_Source text_

-------------------------

- Born: 1801 London, England
- Died: 1 February 1870 (aged 68–69) London, England
- Occupations: Librarian, Geographer
- Title: FRS (1 June 1854)
- Father: Edward Wedlake Brayley

Signature

= Edward William Brayley =

English geographer and author (1801–1870)

Edward William Brayley FRS (1801 – 1 February 1870) was an English geographer, librarian, and science author.

== Early life ==
Brayley was born in London, the son of Edward Wedlake Brayley, a notable antiquary, and his wife Anne (c. 1771–1850). His early schooling, in the company of his brothers Henry and Horatio was private and sheltered. His upbringing was austere with little contact with other children or the world outside his home. He later studied at the London Institution and the Royal Institution under William Thomas Brande.

Brayley abandoned an early inclination to follow his father's interests for science. He published on diverse topics in several scientific journals including the Philosophical Magazine, for which he became an editorial assistant between 1823 and 1844. In 1829 and 1830, Brayley was employed by Rowland Hill to lecture on the physical sciences at his schools as Hazelwood, Edgbaston, Birmingham and Bruce Castle, Tottenham, London.

-------------------------

_Listed entries_
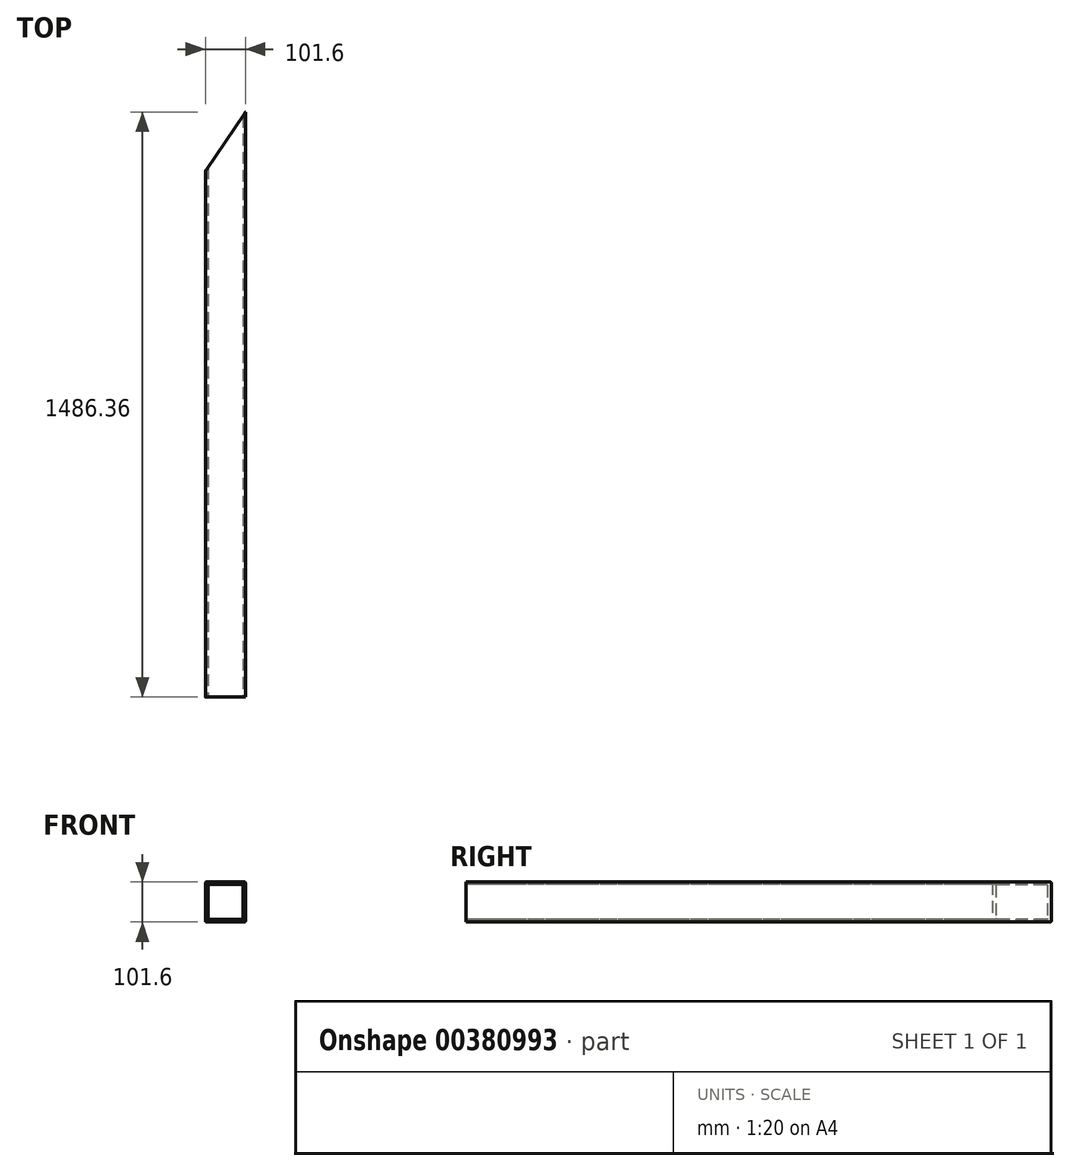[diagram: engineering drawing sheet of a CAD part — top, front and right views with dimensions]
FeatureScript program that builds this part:
annotation { "Feature Type Name" : "Feature", "Feature Type Description" : "" }
export const myFeature = defineFeature(function(context is Context, id is Id, definition is map)
    precondition{}
    {
        {
            var Q0;
            Q0=qCreatedBy(makeId("Top.planeOp"),FACE);
            var sketch = newSketch(context, id + "F0", { "sketchPlane" : qUnion([Q0])});
            skLineSegment(sketch, "E0.left", {"start": v(560, 75) * mm, "end": v(560, -75) * mm});
            skPoint(sketch, "E0.middle", {"position": v(0, 0) * mm});
            skLineSegment(sketch, "E1.top", {"start": v(560, -1035) * mm, "end": v(458.4, -1035) * mm});
            skLineSegment(sketch, "E1.left", {"start": v(560, 75) * mm, "end": v(560, -1035) * mm});
            skLineSegment(sketch, "E1.right", {"start": v(458.4, -75) * mm, "end": v(458.4, -1035) * mm});
            skLineSegment(sketch, "E2", {"start": v(458.4, -75) * mm, "end": v(560, 75) * mm});
            skLineSegment(sketch, "E3.left", {"start": v(560, 451.36) * mm, "end": v(560, 301.36) * mm});
            skPoint(sketch, "E3.middle", {"position": v(0, 376.36) * mm});
            skLineSegment(sketch, "E4.top", {"start": v(560, -658.64) * mm, "end": v(458.4, -658.64) * mm});
            skLineSegment(sketch, "E4.left", {"start": v(560, 451.36) * mm, "end": v(560, -658.64) * mm});
            skLineSegment(sketch, "E4.right", {"start": v(458.4, 301.36) * mm, "end": v(458.4, -658.64) * mm});
            skLineSegment(sketch, "E5", {"start": v(458.4, 301.36) * mm, "end": v(560, 451.36) * mm});
            skSolve(sketch);
        }
        {
            var Q0;
            Q0=qSketchRegion(id+"F0",true);
            extrude(context, id + "F1", {"entities" : qUnion([Q0]), "endBound" : BoundingType.SYMMETRIC, "depth" : 101.6 * mm});
        }
        {
            var Q0;
            Q0=makeQuery(id+"F1.opExtrude","SWEPT_FACE",FACE,{"disambiguationData":[OSD([sQuery(id+"F0.wireOp",EDGE,"E1.top")])]});
            var sketch = newSketch(context, id + "F2", { "sketchPlane" : qUnion([Q0])});
            skLineSegment(sketch, "E6.MirrorCS", {"start": v(464.75, -44.45) * mm, "end": v(553.65, -44.45) * mm});
            skLineSegment(sketch, "E7.MirrorCS", {"start": v(464.75, 44.45) * mm, "end": v(464.75, -44.45) * mm});
            skLineSegment(sketch, "E8.MirrorCS", {"start": v(464.75, 44.45) * mm, "end": v(553.65, 44.45) * mm});
            skLineSegment(sketch, "E9.MirrorCS", {"start": v(553.65, 44.45) * mm, "end": v(553.65, -44.45) * mm});
            skSolve(sketch);
        }
        {
            var Q0;
            Q0=makeQuery(id+"F2.imprint","IMPRINT",FACE,{"disambiguationData":[TD([[makeQuery(id+"F2.imprint","IMPRINT",EDGE,{"derivedFrom":sQuery(id+"F2.wireOp",EDGE,"E8.MirrorCS")}),-1.0]])]});
            extrude(context, id + "F3", {"entities" : qUnion([Q0]), "operationType" : NewBodyOperationType.REMOVE, "endBound" : BoundingType.UP_TO_NEXT, "oppositeDirection" : true, "depth" : 25 * mm});
        }
        {
            var Q0;
            Q0=makeQuery(id+"F1.opExtrude","CAP_EDGE",EDGE,{"disambiguationData":[OSD([sQuery(id+"F0.wireOp",EDGE,"E1.left"),sQuery(id+"F0.wireOp",EDGE,"E4.left")])],"isStart":false});
            var Q1;
            Q1=makeQuery(id+"F1.opExtrude","CAP_EDGE",EDGE,{"disambiguationData":[OSD([sQuery(id+"F0.wireOp",EDGE,"E1.right"),sQuery(id+"F0.wireOp",EDGE,"E4.right")])],"isStart":false});
            var Q2;
            Q2=makeQuery(id+"F1.opExtrude","CAP_EDGE",EDGE,{"disambiguationData":[OSD([sQuery(id+"F0.wireOp",EDGE,"E1.right"),sQuery(id+"F0.wireOp",EDGE,"E4.right")])],"isStart":true});
            var Q3;
            Q3=makeQuery(id+"F1.opExtrude","CAP_EDGE",EDGE,{"disambiguationData":[OSD([sQuery(id+"F0.wireOp",EDGE,"E1.left"),sQuery(id+"F0.wireOp",EDGE,"E4.left")])],"isStart":true});
            var Q4;
            Q4=makeQuery(id+"F3.boolean.opBoolean","COPY",EDGE,{"derivedFrom":makeQuery(id+"F3.opExtrude","SWEPT_EDGE",EDGE,{"disambiguationData":[OSD([sQuery(id+"F2.wireOp",EDGE,"E8.MirrorCS"),sQuery(id+"F2.wireOp",EDGE,"E7.MirrorCS")])]})});
            var Q5;
            Q5=makeQuery(id+"F3.boolean.opBoolean","COPY",EDGE,{"derivedFrom":makeQuery(id+"F3.opExtrude","SWEPT_EDGE",EDGE,{"disambiguationData":[OSD([sQuery(id+"F2.wireOp",EDGE,"E8.MirrorCS"),sQuery(id+"F2.wireOp",EDGE,"E9.MirrorCS")])]})});
            var Q6;
            Q6=makeQuery(id+"F3.boolean.opBoolean","COPY",EDGE,{"derivedFrom":makeQuery(id+"F3.opExtrude","SWEPT_EDGE",EDGE,{"disambiguationData":[OSD([sQuery(id+"F2.wireOp",EDGE,"E9.MirrorCS"),sQuery(id+"F2.wireOp",EDGE,"E6.MirrorCS")])]})});
            var Q7;
            Q7=makeQuery(id+"F3.boolean.opBoolean","COPY",EDGE,{"derivedFrom":makeQuery(id+"F3.opExtrude","SWEPT_EDGE",EDGE,{"disambiguationData":[OSD([sQuery(id+"F2.wireOp",EDGE,"E6.MirrorCS"),sQuery(id+"F2.wireOp",EDGE,"E7.MirrorCS")])]})});
            fillet(context, id + "F4", {"entities" : qUnion([Q0, Q1, Q2, Q3, Q4, Q5, Q6, Q7]), "radius" : 2.5 * mm, "tangentPropagation" : true, "allowEdgeOverflow" : false});
        }
    });
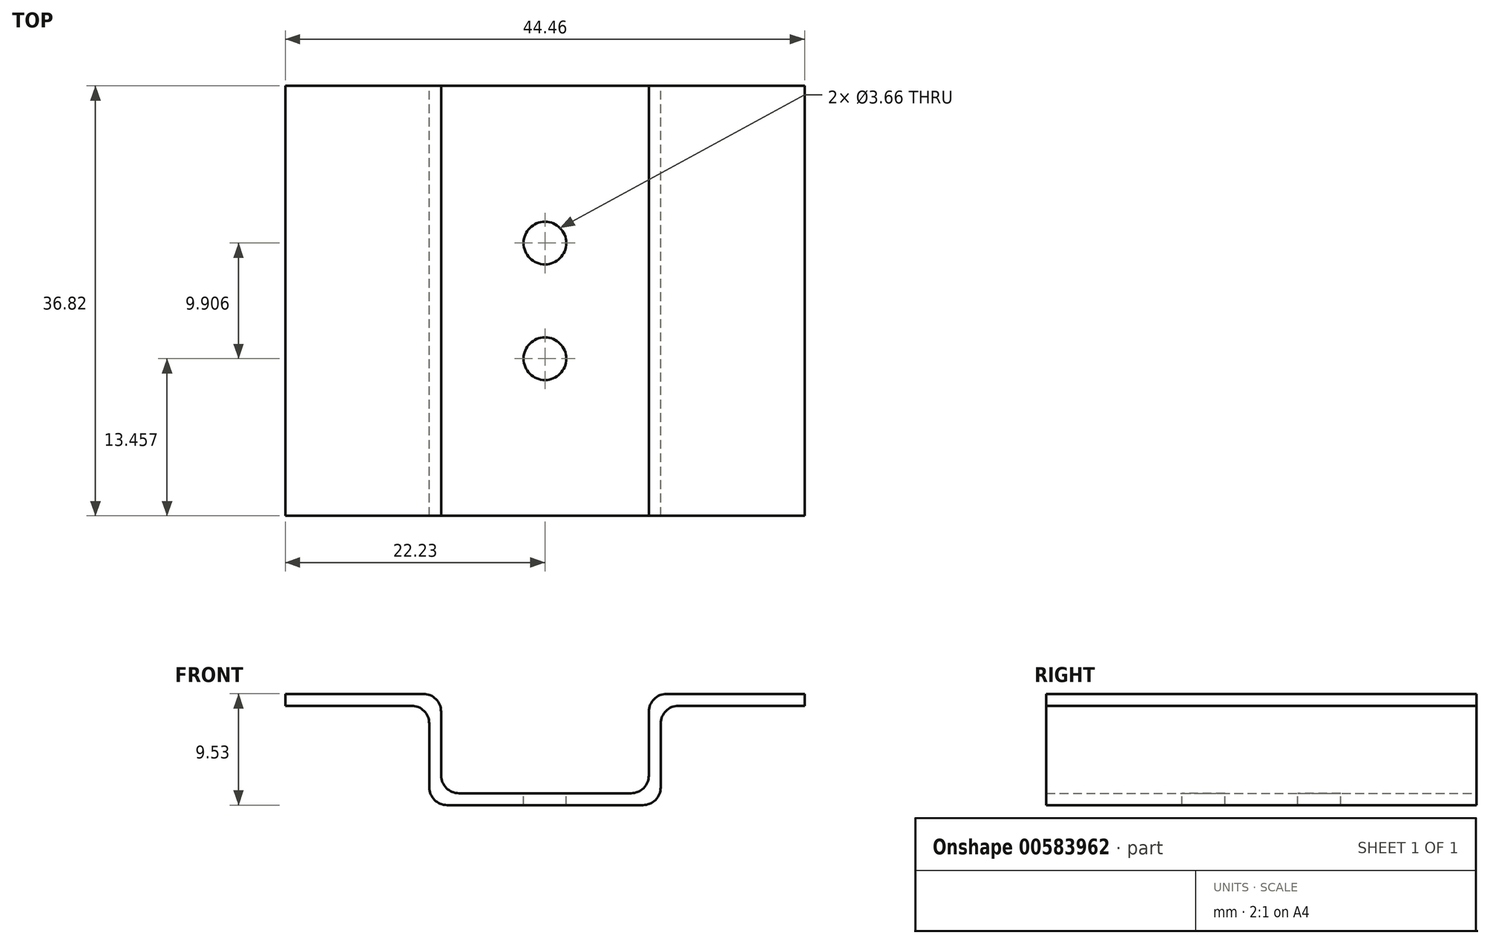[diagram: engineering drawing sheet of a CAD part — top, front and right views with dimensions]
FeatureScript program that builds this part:
annotation { "Feature Type Name" : "Feature", "Feature Type Description" : "" }
export const myFeature = defineFeature(function(context is Context, id is Id, definition is map)
    precondition{}
    {
        {
            var Q0;
            Q0=qCreatedBy(makeId("Front.planeOp"),FACE);
            var sketch = newSketch(context, id + "F0", { "sketchPlane" : qUnion([Q0])});
            skLineSegment(sketch, "E0", {"start": v(0, 0) * mm, "end": v(-8.38, 0) * mm});
            skLineSegment(sketch, "E1", {"start": v(-9.9, 1.52) * mm, "end": v(-9.9, 6.99) * mm});
            skLineSegment(sketch, "E2", {"start": v(-11.43, 8.5) * mm, "end": v(-22.23, 8.5) * mm});
            skLineSegment(sketch, "E3", {"start": v(-22.23, 8.5) * mm, "end": v(-22.23, 9.53) * mm});
            skLineSegment(sketch, "E4", {"start": v(-22.23, 9.53) * mm, "end": v(-10.41, 9.53) * mm});
            skLineSegment(sketch, "E5", {"start": v(-8.89, 8) * mm, "end": v(-8.89, 2.54) * mm});
            skLineSegment(sketch, "E6", {"start": v(-7.37, 1.02) * mm, "end": v(0, 1.02) * mm});
            skLineSegment(sketch, "E7", {"start": v(-9.9, 4.25) * mm, "end": v(-8.89, 4.25) * mm, "construction": true});
            skLineSegment(sketch, "E8", {"start": v(-4.44, 1.02) * mm, "end": v(-4.44, 0) * mm, "construction": true});
            skLineSegment(sketch, "E9.MirrorCS", {"start": v(0, 0) * mm, "end": v(8.38, 0) * mm});
            skLineSegment(sketch, "E10.MirrorCS", {"start": v(9.9, 1.52) * mm, "end": v(9.9, 6.99) * mm});
            skLineSegment(sketch, "E11.MirrorCS", {"start": v(22.23, 9.53) * mm, "end": v(10.41, 9.52) * mm});
            skLineSegment(sketch, "E12.MirrorCS", {"start": v(9.9, 4.25) * mm, "end": v(8.89, 4.25) * mm, "construction": true});
            skLineSegment(sketch, "E13.MirrorCS", {"start": v(4.44, 1.02) * mm, "end": v(4.44, 0) * mm, "construction": true});
            skLineSegment(sketch, "E14.MirrorCS", {"start": v(8.89, 8) * mm, "end": v(8.89, 2.54) * mm});
            skLineSegment(sketch, "E15.MirrorCS", {"start": v(22.23, 8.5) * mm, "end": v(22.23, 9.53) * mm});
            skLineSegment(sketch, "E16.MirrorCS", {"start": v(7.37, 1.02) * mm, "end": v(0, 1.02) * mm});
            skLineSegment(sketch, "E17.MirrorCS", {"start": v(11.43, 8.5) * mm, "end": v(22.23, 8.5) * mm});
            skPoint(sketch, "E18.visualSharp", {"position": v(-8.89, 9.53) * mm});
            skArc(sketch, "E18.filletArc", {"start": v(-8.89, 8) * mm, "mid": v(-9.34, 9.08) * mm, "end": v(-10.41, 9.53) * mm});
            skPoint(sketch, "E19.visualSharp", {"position": v(-9.9, 8.5) * mm});
            skArc(sketch, "E19.filletArc", {"start": v(-9.9, 6.99) * mm, "mid": v(-10.35, 8.06) * mm, "end": v(-11.43, 8.5) * mm});
            skPoint(sketch, "E20.visualSharp", {"position": v(9.9, 8.5) * mm});
            skArc(sketch, "E20.filletArc", {"start": v(11.43, 8.5) * mm, "mid": v(10.35, 8.06) * mm, "end": v(9.9, 6.99) * mm});
            skPoint(sketch, "E21.visualSharp", {"position": v(8.89, 9.52) * mm});
            skArc(sketch, "E21.filletArc", {"start": v(10.41, 9.53) * mm, "mid": v(9.34, 9.08) * mm, "end": v(8.9, 8) * mm});
            skPoint(sketch, "E22.visualSharp", {"position": v(-8.89, 1.02) * mm});
            skArc(sketch, "E22.filletArc", {"start": v(-8.89, 2.54) * mm, "mid": v(-8.44, 1.46) * mm, "end": v(-7.37, 1.02) * mm});
            skPoint(sketch, "E23.visualSharp", {"position": v(-9.9, 0) * mm});
            skArc(sketch, "E23.filletArc", {"start": v(-9.9, 1.52) * mm, "mid": v(-9.46, 0.45) * mm, "end": v(-8.38, 0) * mm});
            skPoint(sketch, "E24.visualSharp", {"position": v(8.89, 1.02) * mm});
            skArc(sketch, "E24.filletArc", {"start": v(7.37, 1.02) * mm, "mid": v(8.44, 1.46) * mm, "end": v(8.89, 2.54) * mm});
            skPoint(sketch, "E25.visualSharp", {"position": v(9.9, 0) * mm});
            skArc(sketch, "E25.filletArc", {"start": v(8.38, 0) * mm, "mid": v(9.46, 0.45) * mm, "end": v(9.9, 1.52) * mm});
            skSolve(sketch);
        }
        {
            var Q0;
            Q0 = qSketchRegion(id + "F0", true);
            extrude(context, id + "F1", {"entities" : qUnion([Q0]), "endBound" : BoundingType.SYMMETRIC, "depth" : 36.83 * mm, "offsetDistance" : 25.4 * mm});
        }
        {
            var Q0;
            Q0=makeQuery(id+"F1.opExtrude","SWEPT_FACE",FACE,{"disambiguationData":[OSD([sQuery(id+"F0.wireOp",EDGE,"E6"),sQuery(id+"F0.wireOp",EDGE,"E16.MirrorCS")])]});
            var sketch = newSketch(context, id + "F2", { "sketchPlane" : qUnion([Q0])});
            skCircle(sketch, "E26", {"center": v(0, -4.95) * mm, "radius": 1.83 * mm});
            skCircle(sketch, "E27.MirrorC", {"center": v(0, 4.95) * mm, "radius": 1.83 * mm});
            skSolve(sketch);
        }
        {
            var Q0;
            Q0 = qSketchRegion(id + "F2", true);
            extrude(context, id + "F3", {"entities" : qUnion([Q0]), "operationType" : NewBodyOperationType.REMOVE, "oppositeDirection" : true, "depth" : 25.4 * mm, "offsetDistance" : 25.4 * mm});
        }
    });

-------------------------

_Task 1_
In the Brayley biography, explain why Brayley lectured at Hazelwood and Bruce Castle in 1829 and 1830.
_Task 2_
State whether each statement agrees with the Brayley biography. Answer yes or no and quote the deciding words.
(a) Brayley served as an editorial assistant for the Philosophical Magazine from 1823 to 1844.
(b) Brayley's early schooling took place among many other children.
(c) Brayley studied at the Royal Institution under William Thomas Brande.
_Task 3_
Proceed with the Brayley biography from the point where it stops.

_Right answer 1_
Rowland Hill employed him to lecture on the physical sciences at Hill's schools. Those schools were Hazelwood in Edgbaston, Birmingham, and Bruce Castle in Tottenham, London.

_Right answer 2_
(a) Yes: "for which he became an editorial assistant between 1823 and 1844"
(b) No: "His early schooling, in the company of his brothers Henry and Horatio was private and sheltered."
(c) Yes: "He later studied at the London Institution and the Royal Institution under William Thomas Brande."

_Right answer 3_
== Librarian and lecturer ==
In 1834, he became librarian of the London Institution and in 1865 professor of physical geography. He lectured there on diverse subjects and also at the Royal Institution, the London Mechanics' Institute, and the Belgrave, Russell, and Marylebone Institutions. As a staff member of the London Institution he was often called on at the last minute to substitute for an indisposed lecturer and his talks included:

- Meteors and meteorology;
- Mineralogy;
- Physical geography;
- Peat;
- "Metalliferous deposits";

- "Recent eclipses";
- "Lord Rosse's telescopes";
- "Hall's condensing apparatus";
- The remains at Pompeii; and
- Photogenic drawing.

== Editor ==
Most of his scientific work involved the analysis and synthesis of the published ideas of others. Brayley worked on the publication of Samuel Parkes's Chemical Catechism (1834) and contributed many biographical and scientific articles to the English Cyclopaedia. Brayley was a close collaborator and friend of William Robert Grove and notably worked with him on the publication of Groves's seminal book on the conservation of energy, On the Correlation of Physical Forces (1846). He also assisted in the editing of Luke Howard's Barometrographia (1847).

== Marriage and family ==
He married on 9 August 1832 to Judith May (1800–1869), the daughter of Richard May, a portrait painter. She was the widow of James Hodgetts (d1830), and his step-son James Frederick Hodgetts (1828–1906) lived with them while growing up. Edward prepared him in a scientific career, which did not suit him and he joined the Indian Navy and later was a Prof. of seamanship in Berlin and St. Petersburg.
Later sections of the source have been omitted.